Durante a sua visita de uma semana ao país devotamente católico, Leo deverá reforçar a sua mensagem de unidade, paz em tempos de guerra, acolhimento dos imigrantes e esperança para os jovens espanhóis na era dos intelectuais.
Num sinal de que a crise sexual do clero continua a ofuscar a viagem do papa, o Vaticano confirmou na sexta-feira passada que Leo se reunirá com sobreviventes durante a sua visita. A hierarquia católica espanhola tem sido acusada de abusos e encobrimento há décadas. “O abuso ainda é uma ferida aberta”, disse o papa aos repórteres.
A visita de Leão, a primeira de um papa à Espanha em 15 anos, tem três capítulos distintos – em Madrid, Barcelona e nas Ilhas Canárias, cada um com o seu foco. Sua jornada termina na sexta-feira.
Mas Leo não é o único VIP que atraiu a atenção em Madrid neste fim de semana. A superestrela porto-riquenha Bad Bunny está realizando dois shows em sua décima série de concertos na capital espanhola enquanto o papa está na cidade.
Madri
O ponto alto da visita de Leo a Madrid foi o seu discurso na segunda-feira nas duas câmaras do parlamento espanhol.
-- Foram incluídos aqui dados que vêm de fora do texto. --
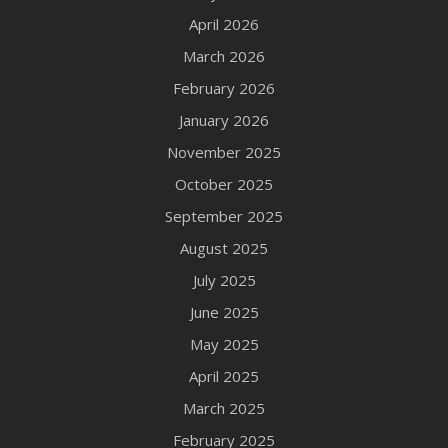
April 2026
March 2026
February 2026
January 2026
November 2025
October 2025
September 2025
August 2025
July 2025
June 2025
May 2025
April 2025
March 2025
February 2025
Embora o Papa João Paulo II tenha visitado a Espanha cinco vezes e o Papa Bento XVI três vezes, nenhum papa alguma vez se dirigiu às Cortes Gerais, no que diz respeito ao parlamento.
Tais discursos são raros e muitas vezes tornam-se um dos destaques de um pontificado. A última vez que um papa se dirigiu a legisladores estrangeiros foi em 2015, quando o Papa Francisco discursou numa sessão conjunta do Congresso dos EUA.
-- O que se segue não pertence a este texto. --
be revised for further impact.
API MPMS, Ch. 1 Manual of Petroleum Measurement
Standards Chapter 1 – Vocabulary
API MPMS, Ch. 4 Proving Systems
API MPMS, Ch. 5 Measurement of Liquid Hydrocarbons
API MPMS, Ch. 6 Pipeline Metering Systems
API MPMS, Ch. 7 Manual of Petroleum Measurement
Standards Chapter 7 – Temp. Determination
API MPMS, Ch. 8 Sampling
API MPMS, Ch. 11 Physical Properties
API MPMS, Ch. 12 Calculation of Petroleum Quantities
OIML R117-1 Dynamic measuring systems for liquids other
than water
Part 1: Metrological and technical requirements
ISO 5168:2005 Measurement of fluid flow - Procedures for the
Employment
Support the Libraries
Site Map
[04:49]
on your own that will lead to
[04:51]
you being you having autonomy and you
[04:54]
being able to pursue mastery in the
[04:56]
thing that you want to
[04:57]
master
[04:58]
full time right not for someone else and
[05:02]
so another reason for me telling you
Leão verá uma legislatura profundamente em desacordo, com o Partido Socialista do primeiro-ministro Pedro Sánchez a ser atingido por uma série de escândalos de corrupção e com grupos de extrema-direita como o Vox, que criticam a política de imigração dos socialistas.
Durante o seu discurso de boas-vindas no sábado, Leo apelou aos espanhóis, especialmente aos líderes políticos, para deixarem de lado as suas diferenças e investirem na educação dos jovens para apreciarem a diversidade e a complexidade, em vez de as evitarem. “Hoje, a tentação de ganhar popularidade atiçando as chamas da polarização parece ter aumentado em vez de diminuir, e a dignidade humana continua a ser violada”, disse ele.
Leo também se encontrará com a família real espanhola e liderará uma vigília para os jovens que comemorará a última vez que um papa visitou a Espanha: 2011, quando Madrid sediou a Jornada Mundial da Juventude com Bento XVI.
Barcelona
Leo chegou a Barcelona a tempo de comemorar o 100º aniversário da morte do famoso arquiteto catalão Antoni Gaudí.
Leo celebrará missa na obra-prima inacabada de Gaudí, a Sagrada Família, e inaugurará sua torre central, a Torre de Jesus Cristo, tornando a basílica a igreja mais alta do mundo.
Embora o querido progenitor da Catalunha esteja a caminho de uma possível santidade, não há notícias sobre a sua canonização.
Leão também visitará outro local de importância espiritual para os catalães, a abadia de Nossa Senhora de Montserrat, na montanha sagrada fora da cidade.
Ilhas Canárias
Leo chegará na quinta-feira às Ilhas Canárias, cumprindo o desejo do Papa Francisco de servir os muitos migrantes que chegaram ao arquipélago espanhol depois de arriscarem as suas vidas para chegarem à Europa vindos de África.
Leo passará dois dias nas Ilhas Canárias, que estão mais próximas de África do que da Península Espanhola, visitando duas das sete ilhas e reunindo-se com migrantes e com as organizações humanitárias que cuidam deles.
O governo espanhol contrariou a tendência geral na Europa e nos Estados Unidos ao anunciar que concederá estatuto legal a centenas de milhares de imigrantes que vivem e trabalham no país sem autorização. Sánchez destacou os benefícios económicos da imigração legal no país, que tem uma força de trabalho envelhecida e uma baixa taxa de natalidade.
As chegadas de imigrantes às Ilhas Canárias atingiram um pico em 2024 de quase 47.000, mas abrandaram significativamente, com pouco mais de 2.000 pessoas a chegarem nos primeiros quatro meses de 2026.
Winfield e Naishadham escreveram para a Associated Press.